# Instructions for the task
According to the company description, on what date did the Company begin formal operations?

The Company was formed on November 8, 1996, and incorporated under the laws of
the State of Colorado. The Company spent several months of preparation and
research before beginning formal operations on March 10, 1997. No financial
transactions occurred in 1996. The Company is primarily engaged in mortgage
banking.

The Company is a Colorado Corporation organized for the purpose of developing
and maintaining the business associated with mortgage banking. The Company name
has been approved by the State of Colorado division of banking. The Company is
an approved banker, which has a correspondent relationship with several large
wholesale banks. On April 30, 1999 the Company purchased 100% of Entrust
Mortgage, Inc. for Eight Hundred Thousand shares of restricted 144 common stock.
Entrust Mortgage, Inc. became a wholly owned subsidiary of Centennial Banc Share
Corp. and is included in these consolidated financial statements utilizing the
purchase method of accounting.

Entrust Mortgage, Inc. was incorporated under the laws of the State of Colorado
on March 4, 1999. The Company originates residential loans in over thirty states
and sells them to investors.

The Company originates residential real estate loans and assigns them to various
lenders. The Company receives fees from borrowers and yield spread premiums on
loans sold to lenders. Management believes that the Company is not economically
dependent on any one lender because the Company does assign loans to numerous
lenders and has ability to select lenders for assignment.

# Information provided
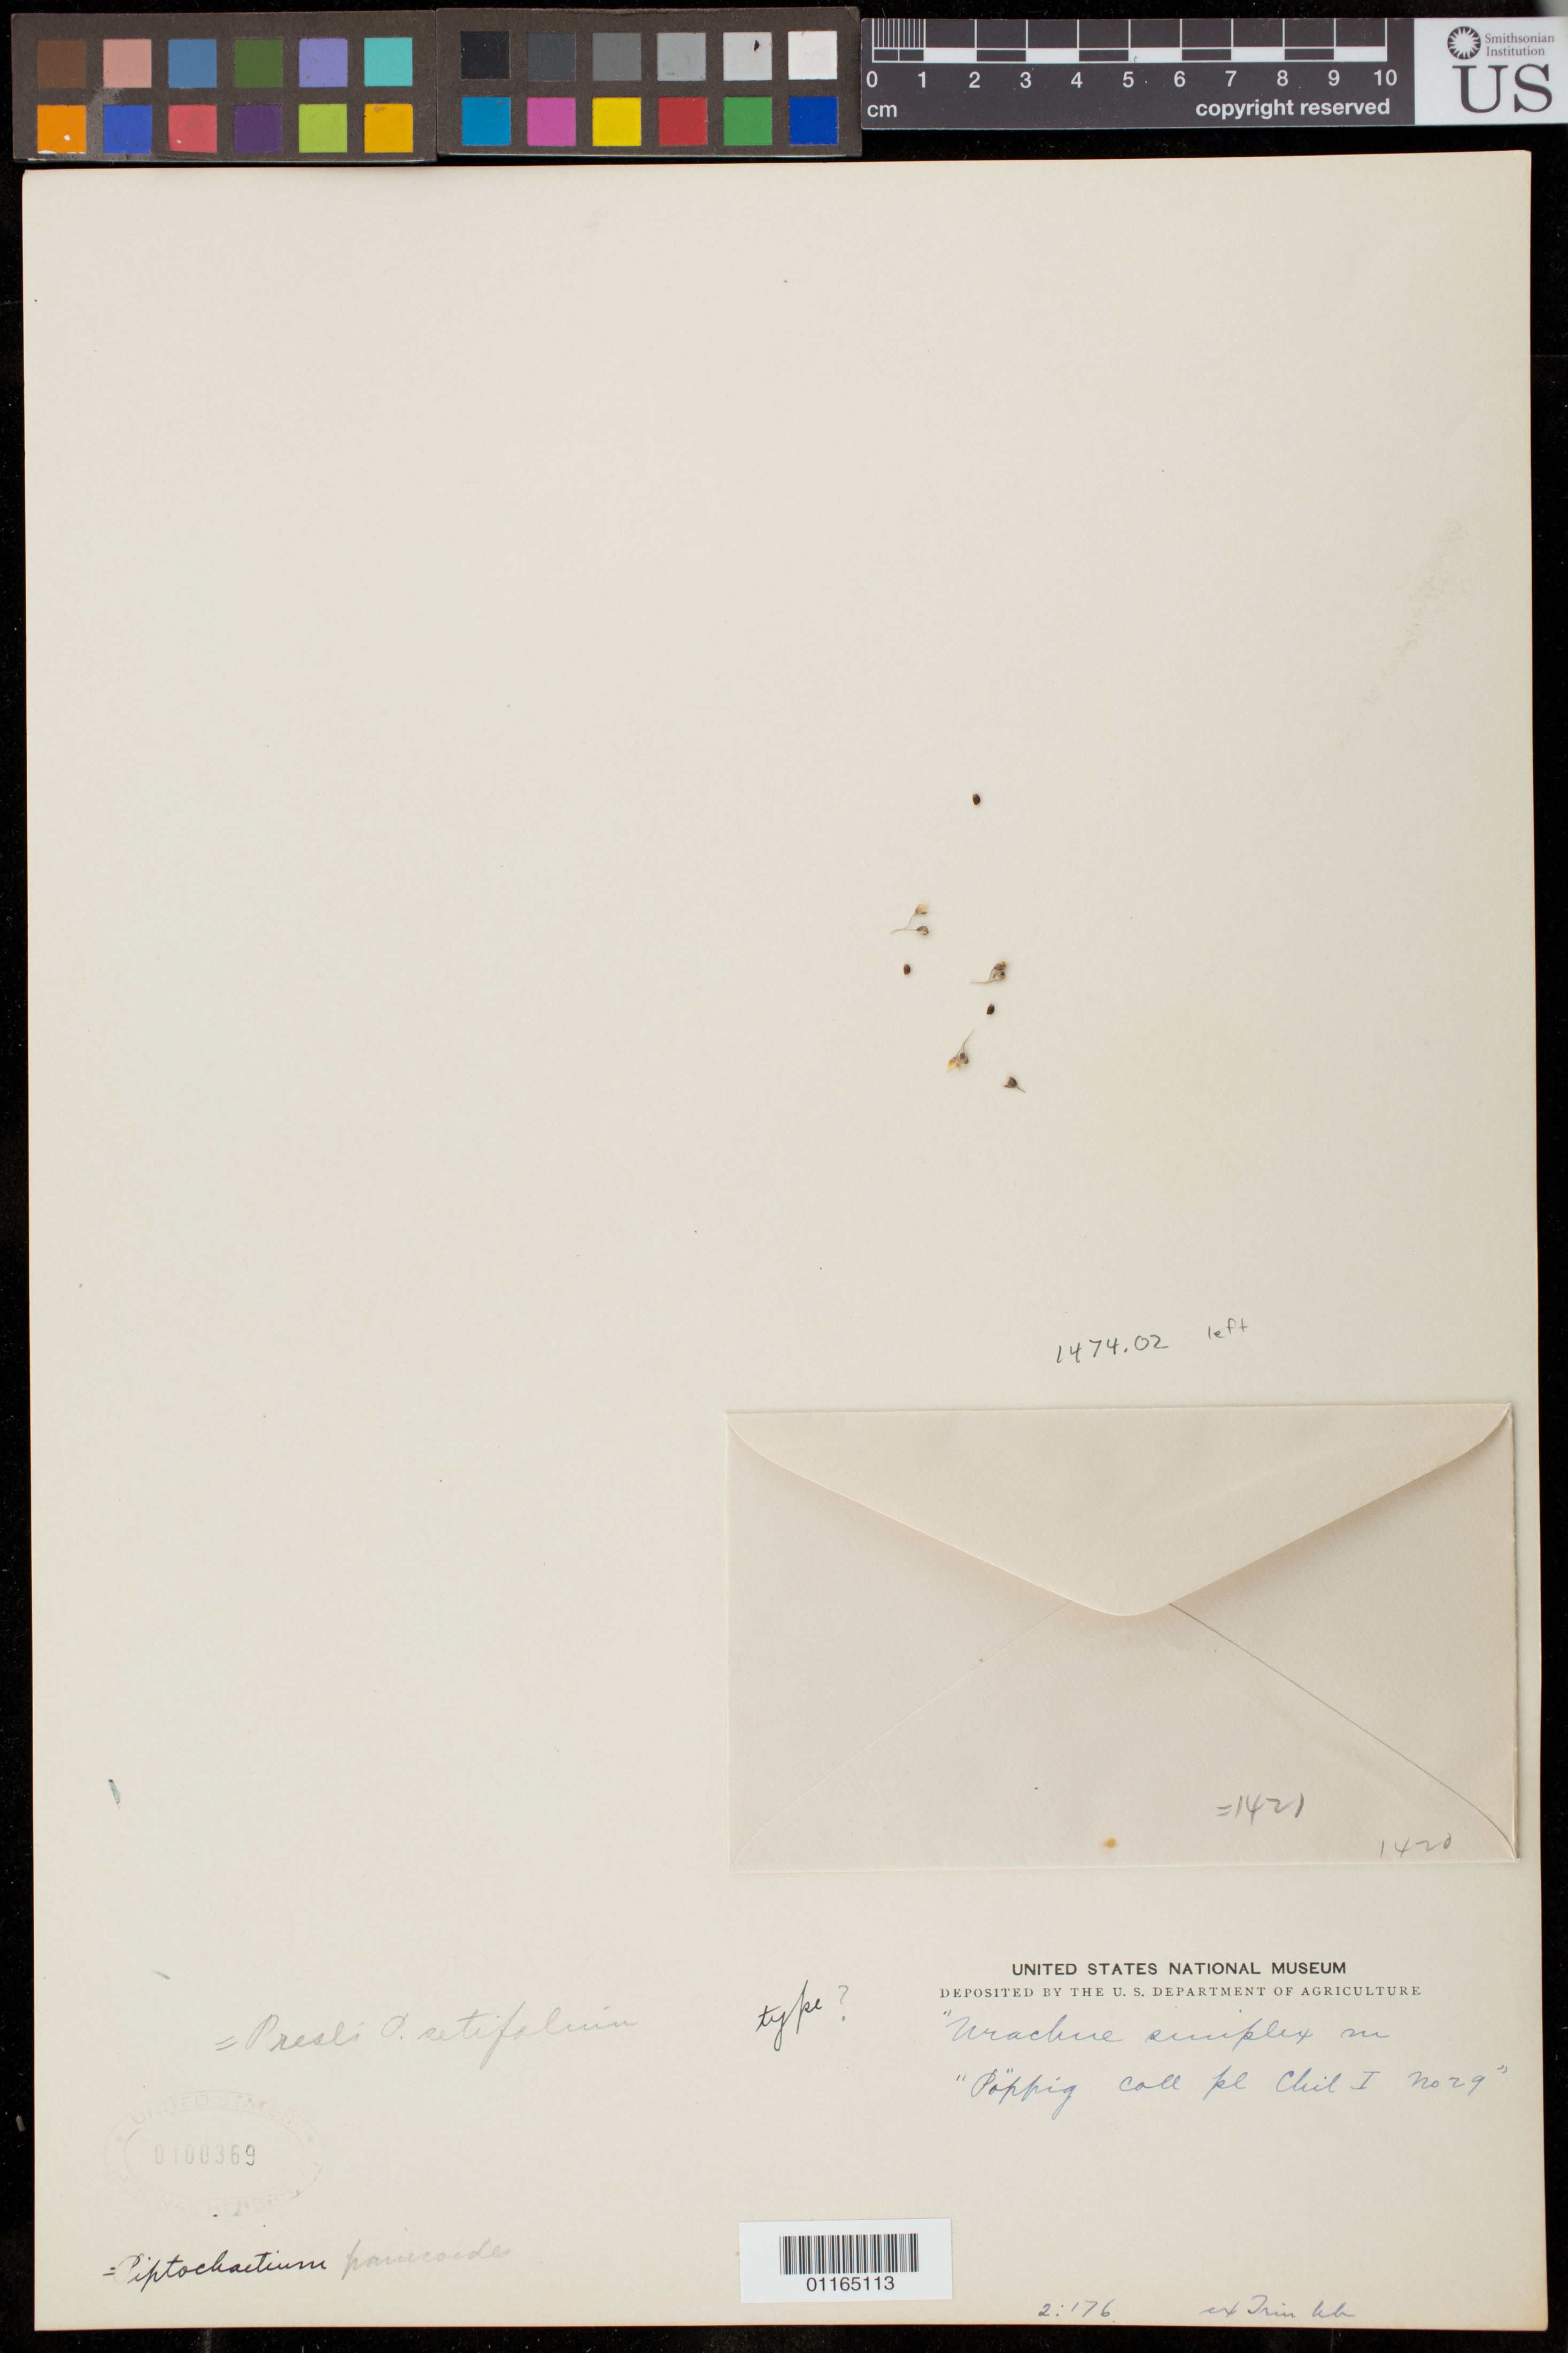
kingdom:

# Result of the exercise
March 10, 1997